Stored data entries:
--- START ---

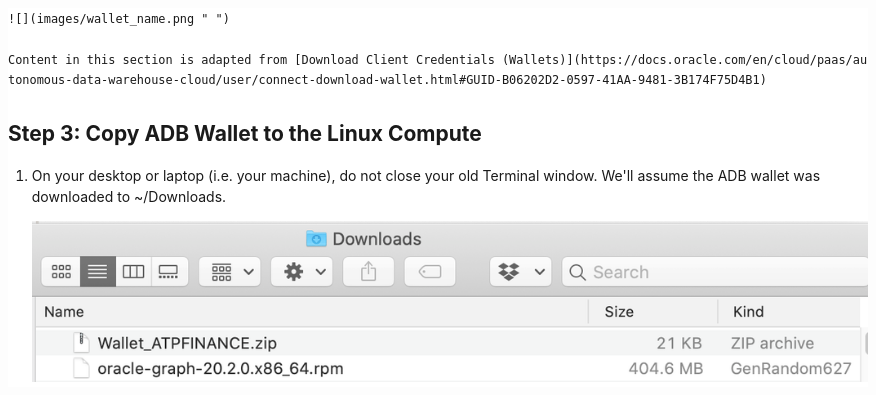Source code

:     ![](images/wallet_name.png " ")

    Content in this section is adapted from [Download Client Credentials (Wallets)](https://docs.oracle.com/en/cloud/paas/autonomous-data-warehouse-cloud/user/connect-download-wallet.html#GUID-B06202D2-0597-41AA-9481-3B174F75D4B1)


## **Step 3:**  Copy ADB Wallet to the Linux Compute


1. On your desktop or laptop (i.e. your machine), do not close your old Terminal window. We'll assume the ADB wallet was downloaded to ~/Downloads. 

    ![](images/download_folder.png " ")
     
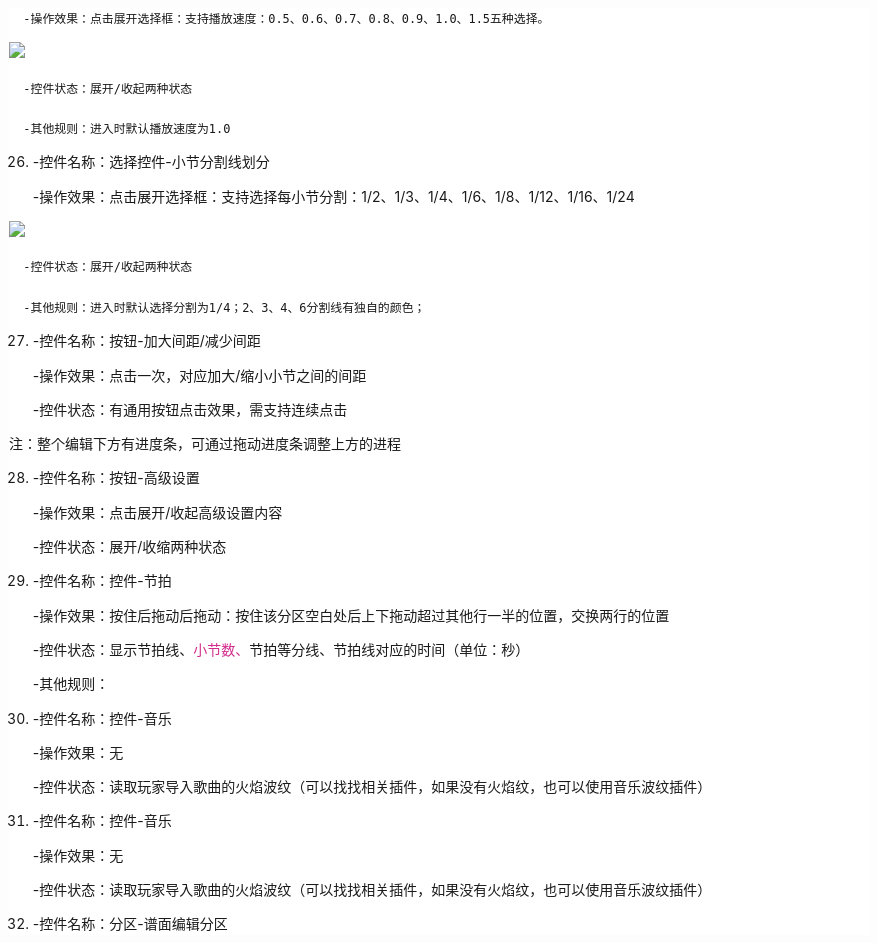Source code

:       -操作效果：点击展开选择框：支持播放速度：0.5、0.6、0.7、0.8、0.9、1.0、1.5五种选择。

![](https://cdn.nlark.com/yuque/0/2024/png/44683805/1723718657932-09f39325-9e9b-4384-aa91-253e2c38c5a4.png)

      -控件状态：展开/收起两种状态

      -其他规则：进入时默认播放速度为1.0



26. -控件名称：选择控件-小节分割线划分

      -操作效果：点击展开选择框：支持选择每小节分割：1/2、1/3、1/4、1/6、1/8、1/12、1/16、1/24

![](https://cdn.nlark.com/yuque/0/2024/png/44683805/1723718826266-ed7df1c5-d8c1-4461-9b5e-e9460b33a2ab.png)

      -控件状态：展开/收起两种状态 

      -其他规则：进入时默认选择分割为1/4；2、3、4、6分割线有独自的颜色；



27. -控件名称：按钮-加大间距/减少间距

      -操作效果：点击一次，对应加大/缩小小节之间的间距

      -控件状态：有通用按钮点击效果，需支持连续点击

注：整个编辑下方有进度条，可通过拖动进度条调整上方的进程



28. -控件名称：按钮-高级设置

      -操作效果：点击展开/收起高级设置内容

      -控件状态：展开/收缩两种状态



29. -控件名称：控件-节拍

      -操作效果：按住后拖动后拖动：按住该分区空白处后上下拖动超过其他行一半的位置，交换两行的位置

      -控件状态：显示节拍线、<font style="color:#D22D8D;">小节数、</font>节拍等分线、节拍线对应的时间（单位：秒）

      -其他规则：



30. -控件名称：控件-音乐

      -操作效果：无

      -控件状态：读取玩家导入歌曲的火焰波纹（可以找找相关插件，如果没有火焰纹，也可以使用音乐波纹插件）



31. -控件名称：控件-音乐

      -操作效果：无

      -控件状态：读取玩家导入歌曲的火焰波纹（可以找找相关插件，如果没有火焰纹，也可以使用音乐波纹插件）



32. -控件名称：分区-谱面编辑分区
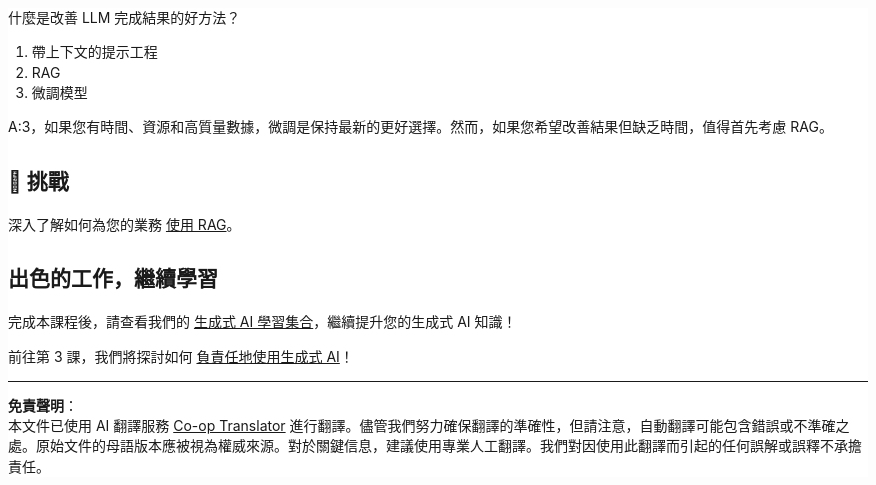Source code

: 什麼是改善 LLM 完成結果的好方法？

1. 帶上下文的提示工程  
2. RAG  
3. 微調模型  

A:3，如果您有時間、資源和高質量數據，微調是保持最新的更好選擇。然而，如果您希望改善結果但缺乏時間，值得首先考慮 RAG。

## 🚀 挑戰

深入了解如何為您的業務 [使用 RAG](https://learn.microsoft.com/azure/search/retrieval-augmented-generation-overview?WT.mc_id=academic-105485-koreyst)。

## 出色的工作，繼續學習

完成本課程後，請查看我們的 [生成式 AI 學習集合](https://aka.ms/genai-collection?WT.mc_id=academic-105485-koreyst)，繼續提升您的生成式 AI 知識！

前往第 3 課，我們將探討如何 [負責任地使用生成式 AI](../03-using-generative-ai-responsibly/README.md?WT.mc_id=academic-105485-koreyst)！

---

**免責聲明**：  
本文件已使用 AI 翻譯服務 [Co-op Translator](https://github.com/Azure/co-op-translator) 進行翻譯。儘管我們努力確保翻譯的準確性，但請注意，自動翻譯可能包含錯誤或不準確之處。原始文件的母語版本應被視為權威來源。對於關鍵信息，建議使用專業人工翻譯。我們對因使用此翻譯而引起的任何誤解或誤釋不承擔責任。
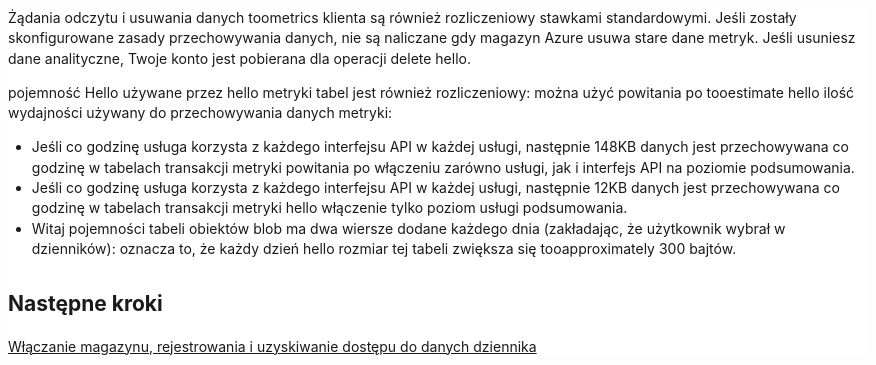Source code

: Żądania odczytu i usuwania danych toometrics klienta są również rozliczeniowy stawkami standardowymi. Jeśli zostały skonfigurowane zasady przechowywania danych, nie są naliczane gdy magazyn Azure usuwa stare dane metryk. Jeśli usuniesz dane analityczne, Twoje konto jest pobierana dla operacji delete hello.

pojemność Hello używane przez hello metryki tabel jest również rozliczeniowy: można użyć powitania po tooestimate hello ilość wydajności używany do przechowywania danych metryki:

* Jeśli co godzinę usługa korzysta z każdego interfejsu API w każdej usługi, następnie 148KB danych jest przechowywana co godzinę w tabelach transakcji metryki powitania po włączeniu zarówno usługi, jak i interfejs API na poziomie podsumowania.
* Jeśli co godzinę usługa korzysta z każdego interfejsu API w każdej usługi, następnie 12KB danych jest przechowywana co godzinę w tabelach transakcji metryki hello włączenie tylko poziom usługi podsumowania.
* Witaj pojemności tabeli obiektów blob ma dwa wiersze dodane każdego dnia (zakładając, że użytkownik wybrał w dzienników): oznacza to, że każdy dzień hello rozmiar tej tabeli zwiększa się tooapproximately 300 bajtów.

## <a name="next-steps"></a>Następne kroki
[Włączanie magazynu, rejestrowania i uzyskiwanie dostępu do danych dziennika](/rest/api/storageservices/Enabling-Storage-Logging-and-Accessing-Log-Data)
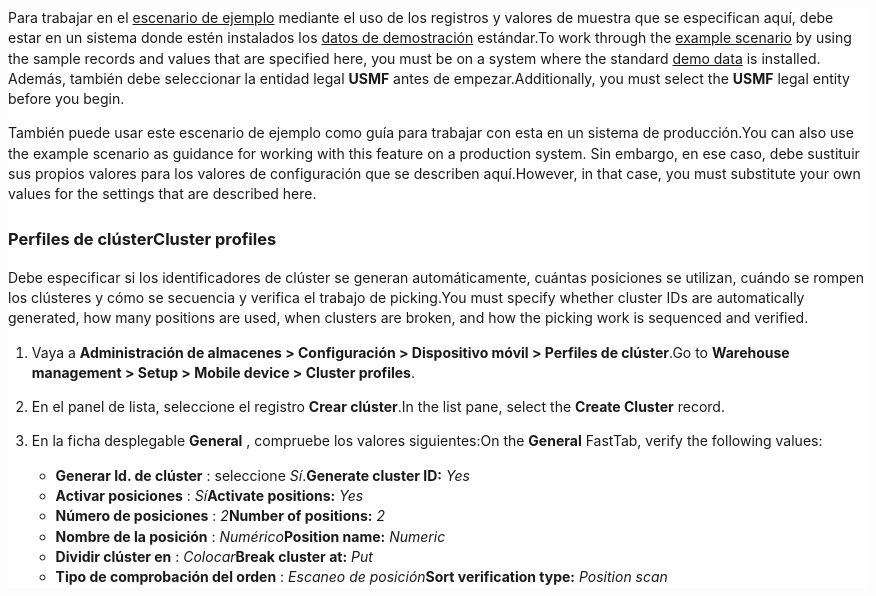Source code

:<span data-ttu-id="e3eb0-121">Para trabajar en el [escenario de ejemplo](#example-scenario) mediante el uso de los registros y valores de muestra que se especifican aquí, debe estar en un sistema donde estén instalados los [datos de demostración](../../fin-ops-core/dev-itpro/deployment/deploy-demo-environment.md) estándar.</span><span class="sxs-lookup"><span data-stu-id="e3eb0-121">To work through the [example scenario](#example-scenario) by using the sample records and values that are specified here, you must be on a system where the standard [demo data](../../fin-ops-core/dev-itpro/deployment/deploy-demo-environment.md) is installed.</span></span> <span data-ttu-id="e3eb0-122">Además, también debe seleccionar la entidad legal **USMF** antes de empezar.</span><span class="sxs-lookup"><span data-stu-id="e3eb0-122">Additionally, you must select the **USMF** legal entity before you begin.</span></span>

<span data-ttu-id="e3eb0-123">También puede usar este escenario de ejemplo como guía para trabajar con esta en un sistema de producción.</span><span class="sxs-lookup"><span data-stu-id="e3eb0-123">You can also use the example scenario as guidance for working with this feature on a production system.</span></span> <span data-ttu-id="e3eb0-124">Sin embargo, en ese caso, debe sustituir sus propios valores para los valores de configuración que se describen aquí.</span><span class="sxs-lookup"><span data-stu-id="e3eb0-124">However, in that case, you must substitute your own values for the settings that are described here.</span></span>

### <a name="cluster-profiles"></a><span data-ttu-id="e3eb0-125">Perfiles de clúster</span><span class="sxs-lookup"><span data-stu-id="e3eb0-125">Cluster profiles</span></span>

<span data-ttu-id="e3eb0-126">Debe especificar si los identificadores de clúster se generan automáticamente, cuántas posiciones se utilizan, cuándo se rompen los clústeres y cómo se secuencia y verifica el trabajo de picking.</span><span class="sxs-lookup"><span data-stu-id="e3eb0-126">You must specify whether cluster IDs are automatically generated, how many positions are used, when clusters are broken, and how the picking work is sequenced and verified.</span></span>

1. <span data-ttu-id="e3eb0-127">Vaya a **Administración de almacenes \> Configuración \> Dispositivo móvil \> Perfiles de clúster**.</span><span class="sxs-lookup"><span data-stu-id="e3eb0-127">Go to **Warehouse management \> Setup \> Mobile device \> Cluster profiles**.</span></span>
1. <span data-ttu-id="e3eb0-128">En el panel de lista, seleccione el registro **Crear clúster**.</span><span class="sxs-lookup"><span data-stu-id="e3eb0-128">In the list pane, select the **Create Cluster** record.</span></span>
1. <span data-ttu-id="e3eb0-129">En la ficha desplegable **General** , compruebe los valores siguientes:</span><span class="sxs-lookup"><span data-stu-id="e3eb0-129">On the **General** FastTab, verify the following values:</span></span>

    - <span data-ttu-id="e3eb0-130">**Generar Id. de clúster** : seleccione *Sí*.</span><span class="sxs-lookup"><span data-stu-id="e3eb0-130">**Generate cluster ID:** *Yes*</span></span>
    - <span data-ttu-id="e3eb0-131">**Activar posiciones** : *Sí*</span><span class="sxs-lookup"><span data-stu-id="e3eb0-131">**Activate positions:** *Yes*</span></span>
    - <span data-ttu-id="e3eb0-132">**Número de posiciones** : *2*</span><span class="sxs-lookup"><span data-stu-id="e3eb0-132">**Number of positions:** *2*</span></span>
    - <span data-ttu-id="e3eb0-133">**Nombre de la posición** : *Numérico*</span><span class="sxs-lookup"><span data-stu-id="e3eb0-133">**Position name:** *Numeric*</span></span>
    - <span data-ttu-id="e3eb0-134">**Dividir clúster en** : *Colocar*</span><span class="sxs-lookup"><span data-stu-id="e3eb0-134">**Break cluster at:** *Put*</span></span>
    - <span data-ttu-id="e3eb0-135">**Tipo de comprobación del orden** : *Escaneo de posición*</span><span class="sxs-lookup"><span data-stu-id="e3eb0-135">**Sort verification type:** *Position scan*</span></span>
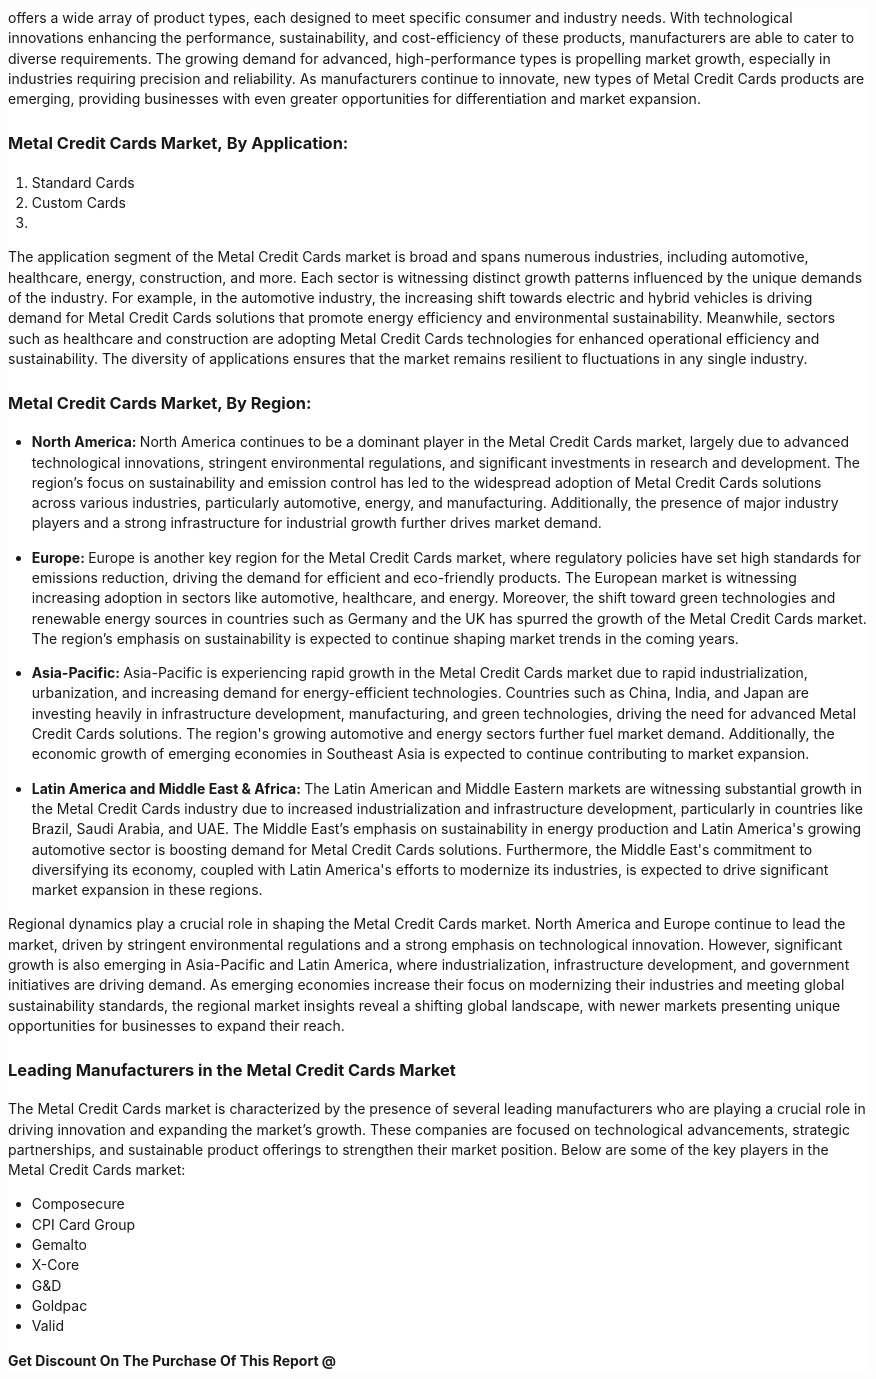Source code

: offers a wide array of product types, each designed to meet specific consumer and industry needs. With technological innovations enhancing the performance, sustainability, and cost-efficiency of these products, manufacturers are able to cater to diverse requirements. The growing demand for advanced, high-performance types is propelling market growth, especially in industries requiring precision and reliability. As manufacturers continue to innovate, new types of Metal Credit Cards products are emerging, providing businesses with even greater opportunities for differentiation and market expansion.</p><h3>Metal Credit Cards Market,&nbsp;By Application:</h3><ol><li>Standard Cards<li> Custom Cards<li> </li></ol><p>The application segment of the Metal Credit Cards market is broad and spans numerous industries, including automotive, healthcare, energy, construction, and more. Each sector is witnessing distinct growth patterns influenced by the unique demands of the industry. For example, in the automotive industry, the increasing shift towards electric and hybrid vehicles is driving demand for Metal Credit Cards solutions that promote energy efficiency and environmental sustainability. Meanwhile, sectors such as healthcare and construction are adopting Metal Credit Cards technologies for enhanced operational efficiency and sustainability. The diversity of applications ensures that the market remains resilient to fluctuations in any single industry.</p><h3>Metal Credit Cards Market, By Region:</h3><ul><li><p><strong>North America:&nbsp;</strong>North America continues to be a dominant player in the Metal Credit Cards market, largely due to advanced technological innovations, stringent environmental regulations, and significant investments in research and development. The region&rsquo;s focus on sustainability and emission control has led to the widespread adoption of Metal Credit Cards solutions across various industries, particularly automotive, energy, and manufacturing. Additionally, the presence of major industry players and a strong infrastructure for industrial growth further drives market demand.</p></li><li><p><strong><strong>Europe:&nbsp;</strong></strong>Europe is another key region for the Metal Credit Cards market, where regulatory policies have set high standards for emissions reduction, driving the demand for efficient and eco-friendly products. The European market is witnessing increasing adoption in sectors like automotive, healthcare, and energy. Moreover, the shift toward green technologies and renewable energy sources in countries such as Germany and the UK has spurred the growth of the Metal Credit Cards market. The region&rsquo;s emphasis on sustainability is expected to continue shaping market trends in the coming years.</p></li><li><p><strong><strong>Asia-Pacific:&nbsp;</strong></strong>Asia-Pacific is experiencing rapid growth in the Metal Credit Cards market due to rapid industrialization, urbanization, and increasing demand for energy-efficient technologies. Countries such as China, India, and Japan are investing heavily in infrastructure development, manufacturing, and green technologies, driving the need for advanced Metal Credit Cards solutions. The region's growing automotive and energy sectors further fuel market demand. Additionally, the economic growth of emerging economies in Southeast Asia is expected to continue contributing to market expansion.</p></li><li><p><strong><strong>Latin America and Middle East &amp; Africa:&nbsp;</strong></strong>The Latin American and Middle Eastern markets are witnessing substantial growth in the Metal Credit Cards industry due to increased industrialization and infrastructure development, particularly in countries like Brazil, Saudi Arabia, and UAE. The Middle East&rsquo;s emphasis on sustainability in energy production and Latin America's growing automotive sector is boosting demand for Metal Credit Cards solutions. Furthermore, the Middle East's commitment to diversifying its economy, coupled with Latin America's efforts to modernize its industries, is expected to drive significant market expansion in these regions.</p></li></ul><p>Regional dynamics play a crucial role in shaping the Metal Credit Cards market. North America and Europe continue to lead the market, driven by stringent environmental regulations and a strong emphasis on technological innovation. However, significant growth is also emerging in Asia-Pacific and Latin America, where industrialization, infrastructure development, and government initiatives are driving demand. As emerging economies increase their focus on modernizing their industries and meeting global sustainability standards, the regional market insights reveal a shifting global landscape, with newer markets presenting unique opportunities for businesses to expand their reach.</p><h3><strong>Leading Manufacturers in the Metal Credit Cards Market</strong></h3><p>The Metal Credit Cards market is characterized by the presence of several leading manufacturers who are playing a crucial role in driving innovation and expanding the market&rsquo;s growth. These companies are focused on technological advancements, strategic partnerships, and sustainable product offerings to strengthen their market position. Below are some of the key players in the Metal Credit Cards market:</p></div><div class="article-main__content" data-test-id="publishing-text-block"><ul><li><span class="">Composecure<li>CPI Card Group<li>Gemalto<li>X-Core<li>G&D<li>Goldpac<li>Valid</span></li></ul></div><div class="article-main__content" data-test-id="publishing-text-block"><p><span class="font-[700]"><strong>Get Discount On The Purchase Of This Report @</strong>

--- END ---

→ Try it
Reproduce the listing line for line from its beginning up to and including the line with "## 出色的工作，繼續學習". Omit the pictures.

→ Solution to the problem
Source code

:     ![](images/wallet_name.png " ")

    Content in this section is adapted from [Download Client Credentials (Wallets)](https://docs.oracle.com/en/cloud/paas/autonomous-data-warehouse-cloud/user/connect-download-wallet.html#GUID-B06202D2-0597-41AA-9481-3B174F75D4B1)


## **Step 3:**  Copy ADB Wallet to the Linux Compute


1. On your desktop or laptop (i.e. your machine), do not close your old Terminal window. We'll assume the ADB wallet was downloaded to ~/Downloads. 

    ![](images/download_folder.png " ")
     
Source code

:       -操作效果：点击展开选择框：支持播放速度：0.5、0.6、0.7、0.8、0.9、1.0、1.5五种选择。

![](https://cdn.nlark.com/yuque/0/2024/png/44683805/1723718657932-09f39325-9e9b-4384-aa91-253e2c38c5a4.png)

      -控件状态：展开/收起两种状态

      -其他规则：进入时默认播放速度为1.0



26. -控件名称：选择控件-小节分割线划分

      -操作效果：点击展开选择框：支持选择每小节分割：1/2、1/3、1/4、1/6、1/8、1/12、1/16、1/24

![](https://cdn.nlark.com/yuque/0/2024/png/44683805/1723718826266-ed7df1c5-d8c1-4461-9b5e-e9460b33a2ab.png)

      -控件状态：展开/收起两种状态 

      -其他规则：进入时默认选择分割为1/4；2、3、4、6分割线有独自的颜色；



27. -控件名称：按钮-加大间距/减少间距

      -操作效果：点击一次，对应加大/缩小小节之间的间距

      -控件状态：有通用按钮点击效果，需支持连续点击

注：整个编辑下方有进度条，可通过拖动进度条调整上方的进程



28. -控件名称：按钮-高级设置

      -操作效果：点击展开/收起高级设置内容

      -控件状态：展开/收缩两种状态



29. -控件名称：控件-节拍

      -操作效果：按住后拖动后拖动：按住该分区空白处后上下拖动超过其他行一半的位置，交换两行的位置

      -控件状态：显示节拍线、<font style="color:#D22D8D;">小节数、</font>节拍等分线、节拍线对应的时间（单位：秒）

      -其他规则：



30. -控件名称：控件-音乐

      -操作效果：无

      -控件状态：读取玩家导入歌曲的火焰波纹（可以找找相关插件，如果没有火焰纹，也可以使用音乐波纹插件）



31. -控件名称：控件-音乐

      -操作效果：无

      -控件状态：读取玩家导入歌曲的火焰波纹（可以找找相关插件，如果没有火焰纹，也可以使用音乐波纹插件）



32. -控件名称：分区-谱面编辑分区
Source code

: 什麼是改善 LLM 完成結果的好方法？

1. 帶上下文的提示工程  
2. RAG  
3. 微調模型  

A:3，如果您有時間、資源和高質量數據，微調是保持最新的更好選擇。然而，如果您希望改善結果但缺乏時間，值得首先考慮 RAG。

## 🚀 挑戰

深入了解如何為您的業務 [使用 RAG](https://learn.microsoft.com/azure/search/retrieval-augmented-generation-overview?WT.mc_id=academic-105485-koreyst)。

## 出色的工作，繼續學習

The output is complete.